It is in this environment that Jana and Jiří Ševčíks tried to present the Budget Cut exhibition and introduce works which would “address broader audience, would work in social space and introduce contemporary reality into art“. (The exhibition’s Infolist) The reason why they made this brave and praiseworthy step may be found in the increasing need to name activities flourishing on the outskirts of Czech art scene and in the two curators’ effort to (formally and thematically) bring near what is happening in the world. The Ševčíks apparently started working on the concept of the exhibition with a clear idea which was influenced by the above-mentioned shows and last year’s Whitney Biennial. Soon it was obvious, however, that the situation in this country is a bit different.
The curators invited representatives of new and overall very interesting art communities in regions of the Czech Republic (Brno, Ostrava, Ústí na Labem), foreigners working in Czech Republic, students from Prague art colleges and “tested“ personalities with whom they had worked on their previous projects (That What Is Left, 1993; A Test Run, 1995). It was this inclusion of older and crystallized artists that later proved problematic and I can’t help feeling that it was because of their affiliation with a certain stable rather than their affinity to the topic. (For example Jan Merta, Jiří Kovanda, Vladimír Skrepl, Petr Nikl who tried to violently update his piece, Daniel Balabán, Radek Váňa and a few others.) Though they are very good artists, connecting their work influenced by an emphasis on introspection, poetry of images or antiaesthetics with social-political tendencies is misleading and hurts the event itself.
Another problem of the exhibition lies in the certain disguise and unconcrete character of most of the projects presented at the Mánes Gallery. In this case, however, it is not the fault of Jana and Jiří Ševčíks. Quite contrary to this, we may say that this fact is one of the most positive outcomes of the entire project as this is a result of their careful research. If one ought to search for echos of global context in the Czech art scene, it is mostly on a general level. The local scene also reflects themes of violence, sexual orientation, political elites, the environment, racial discrimination, a microworld of specific (often marginal) communities, drug addiction, power of media, etc. Careful observation of the exhibition, however, reveals that their articulation is often significantly impersonal. It is as if most of the artists were not responding to a concrete event, the reality they live in daily, but rather its reflection in the non-world of news reports.
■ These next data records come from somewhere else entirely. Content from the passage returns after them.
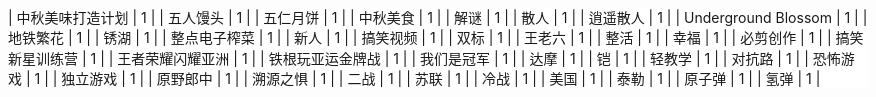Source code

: | 中秋美味打造计划 | 1 |
| 五人馒头 | 1 |
| 五仁月饼 | 1 |
| 中秋美食 | 1 |
| 解谜 | 1 |
| 散人 | 1 |
| 逍遥散人 | 1 |
| Underground Blossom | 1 |
| 地铁繁花 | 1 |
| 锈湖 | 1 |
| 整点电子榨菜 | 1 |
| 新人 | 1 |
| 搞笑视频 | 1 |
| 双标 | 1 |
| 王老六 | 1 |
| 整活 | 1 |
| 幸福 | 1 |
| 必剪创作 | 1 |
| 搞笑新星训练营 | 1 |
| 王者荣耀闪耀亚洲 | 1 |
| 铁根玩亚运金牌战 | 1 |
| 我们是冠军 | 1 |
| 达摩 | 1 |
| 铠 | 1 |
| 轻教学 | 1 |
| 对抗路 | 1 |
| 恐怖游戏 | 1 |
| 独立游戏 | 1 |
| 原野郎中 | 1 |
| 溯源之惧 | 1 |
| 二战 | 1 |
| 苏联 | 1 |
| 冷战 | 1 |
| 美国 | 1 |
| 泰勒 | 1 |
| 原子弹 | 1 |
| 氢弹 | 1 |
There is a direct connection with the state of our “unstable and not yet defined new social and political situation“. (From the Infolist of the exhibition) Just like a major part of the society, artists, too, keep on beating around the bush and try to perfect their schemes of national identity without touching its neuralogic points. Yet we all know about these painful themes. We know about the Romany issue, the ecological catastrophy in North Bohemia and the Ostrava region, the unsettled bills with the totalitarian regime, expulsion of Germans, child abuse and other concrete problems. Some of the works presented at the Budget Cut deal with such issues and it appears that artists from regions are more sensitive to them - and foreigners (part of it may be their experience of otherness and loneliness). Some of the most powerful works are paintings by Jiří Surůvka, the embroided hankies by Beth Zonderman, a monitor by Petr Pastrňák, baked canvases by Jitka Géringová, internet charts by Filip Turek and the Silver group, Czech Benetton by Marek Pražák, the impersonal family album by René Rohan, Romany jokes by Tomáš Polcar, the Semtex pig by Jiří Černický, portraits by Pierre Daguin, etc.
The Budget Cut gives the impression that it didn’t meet the curators’ expectations. It is ambigous, sometimes disturbing and rich, at other times boring. We may not like it but the project quite precisely reflects the contemporary atmosphere in Czech society and the art community, including certain disillusionment and sober, growing hope.